Dapat dimaknai bahwa keresahan dalam puisi “Mahasiswa?” lebih kepada apa yang diamati oleh si penulis puisi. Ia gundah dengan apa yang dilakoni dan dihasilkan oleh mahasiswa sekarang. Menurut Haekal, kerja mahasiswa sekarang lebih kepada tawuran yang tak ada arti, yang tak ada hasil. Ia mengejeknya dengan “ilmu mahasiswa sebatas belajar melempar batu, saling teriak di jembatan, saling adu mulut sesama mahasiswa.” Sedangkah mahasiswa pada tahun ’98, menurut Haekal, tidak sekedar berteriak di tengah jembatan, tetapi juga dapat melengserkan jabatan dengan peluh dan darah yang siap dikorbankan. Dan lihatlah pendahulumu di ’98…/Mereka berdarah….berkorban…/Tumbangkan rezim tegakkan reformasi…/

Bahwa puisi tersebut sebagai petuah kepada para mahasiswa yang sekarang suka tawuran sesama tanpa membuahkan hasil apa-apa dipertegas Haekal melalui catatan kaki: refleksi tawuran antar-mahasiswa yang sering terjadi belakangan ini. Satu hal mungkin dapat dipertanyakan dalam puisi-puisi Haekal adalah mengapa setiap barisnya harus diakhiri dengan tanda elips (titik-titik)?

Membongkar Hati Hikmah

Berbeda dengan Haekal, dua puisi Nurhikmah (selanjutnya disapa Hikmah) yang terpilih dalam “Parade Puisi” di Harian Aceh ini lebih kepada perasaan, naluri, dan hati yang bergejolak atas nama cinta. Boleh dikatakan puisi yang pertama adalah keresahan dan penyesalan karena telah membuat seseorang mencintai (dalam hal ini sebut saja mencintai si penulis puisi). Penyesalan itu jelas terlihat dalam diksi pertama dipakai kata “maaf”. Dan penyesalan tersebut semakin nyata pada bait kedua saat mahasiswa Almuslim Peusangan ini berujar: //Taman yang kutahu dan kudengar keindahannya/Taman yang diagungkan orang keperawanannya/Namun kini…/Seakan ku tak percaya/Sebab aku ia ternoda?//.

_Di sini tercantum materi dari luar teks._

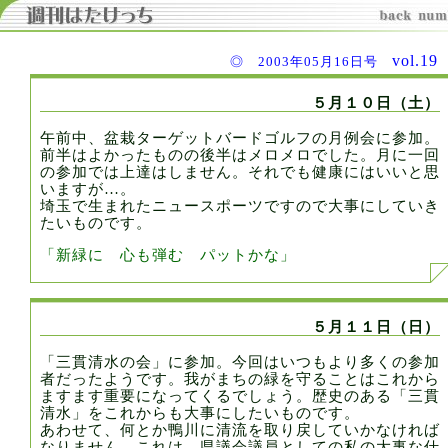
vol.1
◎ 2003年05月16日号
５月１０日（土）
午前中、盆栽ターゲットバードゴルフの月例会に参加。
前半はよかったものの後半はメロメロでした。月に一回
の参加では上達はしません。それでも健康にはいいと思
いますが…。
埼玉で生まれたニュースポーツですので大事にしていき
たいものです。
「新緑に 心も弾む パットかな」
５月１１日（日）
「三貫清水の会」に参加。今回はいつもより多くの参加
者だったようです。我がまちの緑を守ることはこれから
ますます重要になってくるでしょう。歴史のある「三貫
清水」をこれからも大事にしたいものです。
あわせて、何とか鴨川に清流を取り戻していかなければ
なりません。これは、県議会議員としての私の大事な仕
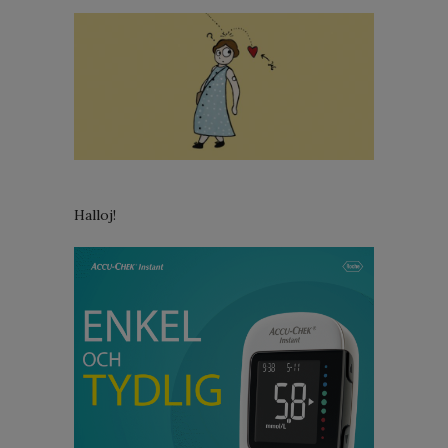
Halloj!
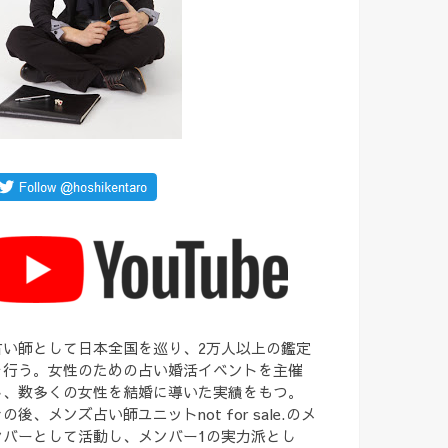
占い師として日本全国を巡り、2万人以上の鑑定
を行う。女性のための占い婚活イベントを主催
し、数多くの女性を結婚に導いた実績をもつ。
の後、メンズ占い師ユニットnot for sale.のメ
ンバーとして活動し、メンバー1の実力派とし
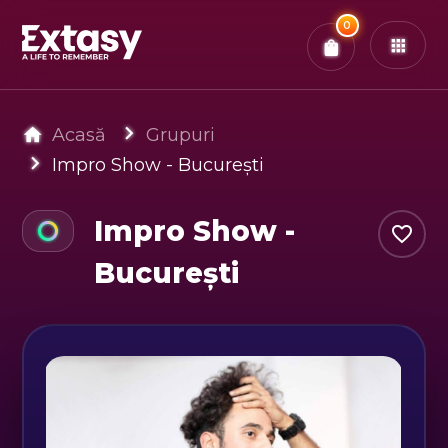
Total:
0
x
0
Bilete
Confirmă & Plătește
Ai
0
experiențe in coș
Acasă
Grupuri
Impro Show - București
Impro Show -
București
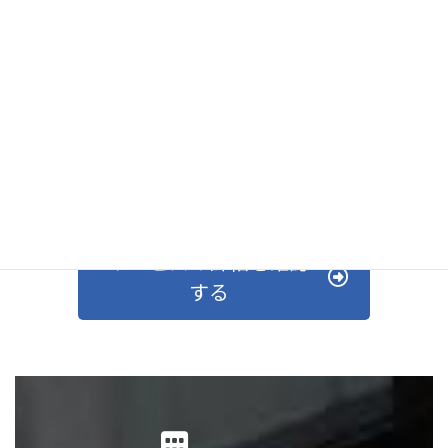
Webコンサルティング
Web戦略からデータ分析まで支援し成果を実現します。
サービスの詳細を確認
する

Jika pada puisi tersebut mengungkapkan penyesalan telah ‘memasuki’ hati seseorang, puisi kedua, “Lelah”, menunjukkan keresahan hati si penulis puisi sendiri yang telah ‘dimasuki’ seseorang. Puisi “Lelah” seakan menjadi soal atau jawaban dari puisi pertama yang berjudul “Sebuah Pinta”. Hal ini terlihat sejak bait pertama: //Pada siapa harus kumengadu/Tentang hilangnya mutiara di dasar hatiku/Tersisa hanya noda kelam dan menyesatkan/Menambah gelapnya sisi hidupku/Aku lelah/Ingin rasanya aku menghilang/Jauh dari smua makhluk Tuhan/…

Ada pula kebimbangan dalam pusi ini: Kehampaaan menjadi teman/Ketakutan jadi hiasan/Aku berada disimpang jalan/Tak tahu kemana harus menyebrang/… Kebimbangan tersebut ternyata untuk mencari mutiara yang hilang//.

Jelaslah, kata kunci “mutiara” dapat menjadi perlambang cinta. Hal ini berdasarkan keseringan yang kita dengar bahwa ‘mencuri’ mutiara dari hati seseorang berarti sama dengan ‘mencuri’ cinta dan kasih sayangnya. Siapakah orangnya? Hanya Nurhikmah yang tahu, karena puisi sangat ambigu untuk menebak sebuah kepastian murni.

Penyesalan Deddy

Deddy Firtana Iman, mahasiswa FKIP Unsyiah, yang puisinya juga terpilih dalam episode “Parade Puisi” di Harian Aceh kali ini juga berkisah tentang keresahan. Namun, keresahan Deddy berbeda dengan resah Haekal tentang amatan masa sekarang dan resah Hikmah tentang ‘mutiaranya’ yang dicuri. Keresahan Deddy lebih kepada sebentuk penyesalan masa silam.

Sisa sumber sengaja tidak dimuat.